* _Page excerpt_
--------------------------------------------------
It should be noted that even when Dolgopolov hit the closest thing to a purple patch during today’s match, Nadal never looked like losing. In scoring his 34th win at Indian Wells, he played a well-nigh impeccable match, serving at 65 percent and winning 82 percent of points behind his first serve, hitting 12 winners and only seven unforced errors. He also left the distinct impression that he would have done more had he been pushed more, adding to the ominous sense that he has more than enough left in the tank as he enters the quarterfinals to face one-time bête noire David Nalbandian. At this rate, it will be more than surprising if he does not make the final.

For point-to-point, must-watch tennis TV, however, it’s hard not to like Dolgopolov. All talent and hands, he set out his stall early when he leaned back and redirected Nadal’s serve at 30-15 in the first game of the match for a clean and wholly unexpected backhand winner. Down 15-40 on his serve in the next game, he saved a break point with a skating, skittering run into the net for a high backhand volley, only to duplicate the play and completely mess it up on the next point. A certain mercurial quality is inherent in the kind of thrilling creative tennis that Dolgopolov plays, but today there was far too much of the bad, only occasionally shot through with the good. The closest he came to making an impact was with Nadal serving for the first set at 5-3, when he strung together three bizarre and brilliant points to earn three break points. But was unable to capitalize on his best chance—a soft second serve—when he put the return somewhere the camera couldn’t locate.
--------------------------------------------------
* _Data below_
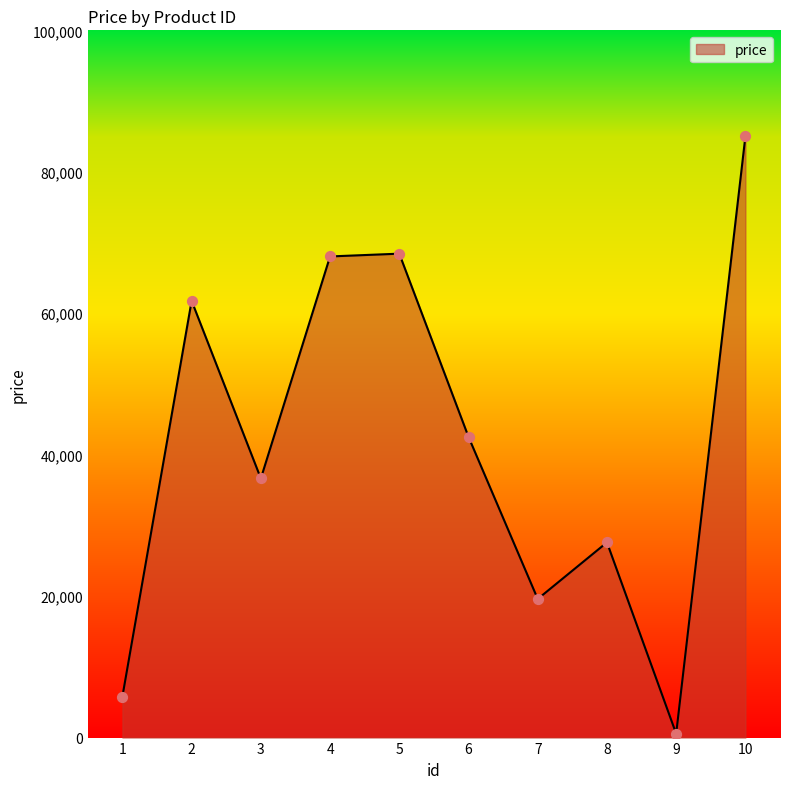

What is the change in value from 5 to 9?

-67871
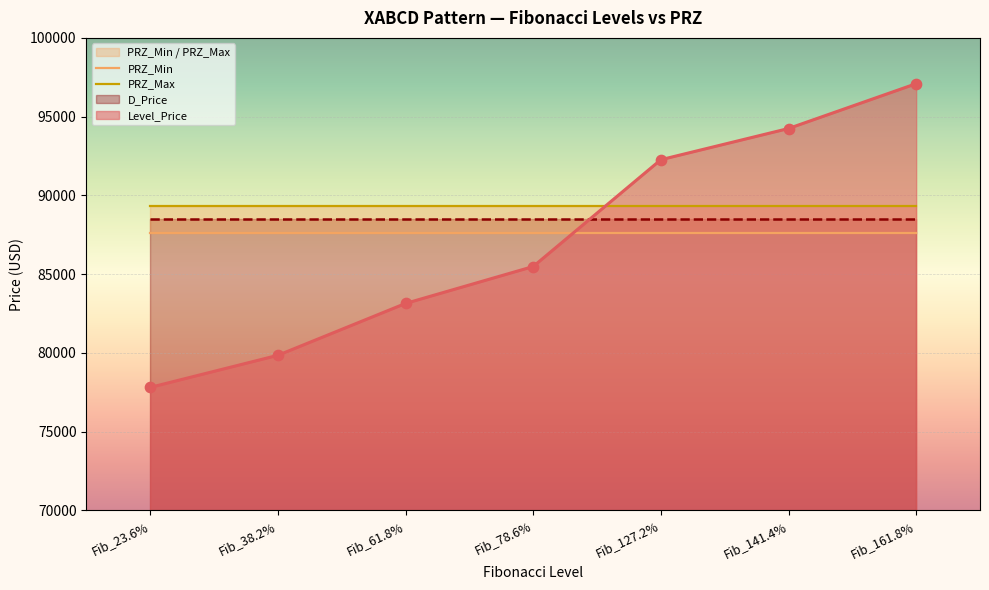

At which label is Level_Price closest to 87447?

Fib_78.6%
--------------------------------------------------
* _Study questions_
1. Answer these questions about the match report, one answer per line:
(a) What percentage of points behind his first serve did Nadal win?
(b) Whom will Nadal face in the quarterfinals?
(c) What was the score when Nadal served for the first set?
2. Update a passage of the match report so that "quarterfinals" becomes "semifinals". Begin at the words "It should be" and stop after "make the final.".
3. List every score in the match report that is written as two numbers joined by a hyphen.

* _Solutions to each task_
1.
(a) 82 percent
(b) David Nalbandian
(c) 5-3

2.
It should be noted that even when Dolgopolov hit the closest thing to a purple patch during today’s match, Nadal never looked like losing. In scoring his 34th win at Indian Wells, he played a well-nigh impeccable match, serving at 65 percent and winning 82 percent of points behind his first serve, hitting 12 winners and only seven unforced errors. He also left the distinct impression that he would have done more had he been pushed more, adding to the ominous sense that he has more than enough left in the tank as he enters the semifinals to face one-time bête noire David Nalbandian. At this rate, it will be more than surprising if he does not make the final.

3.
30-15
15-40
5-3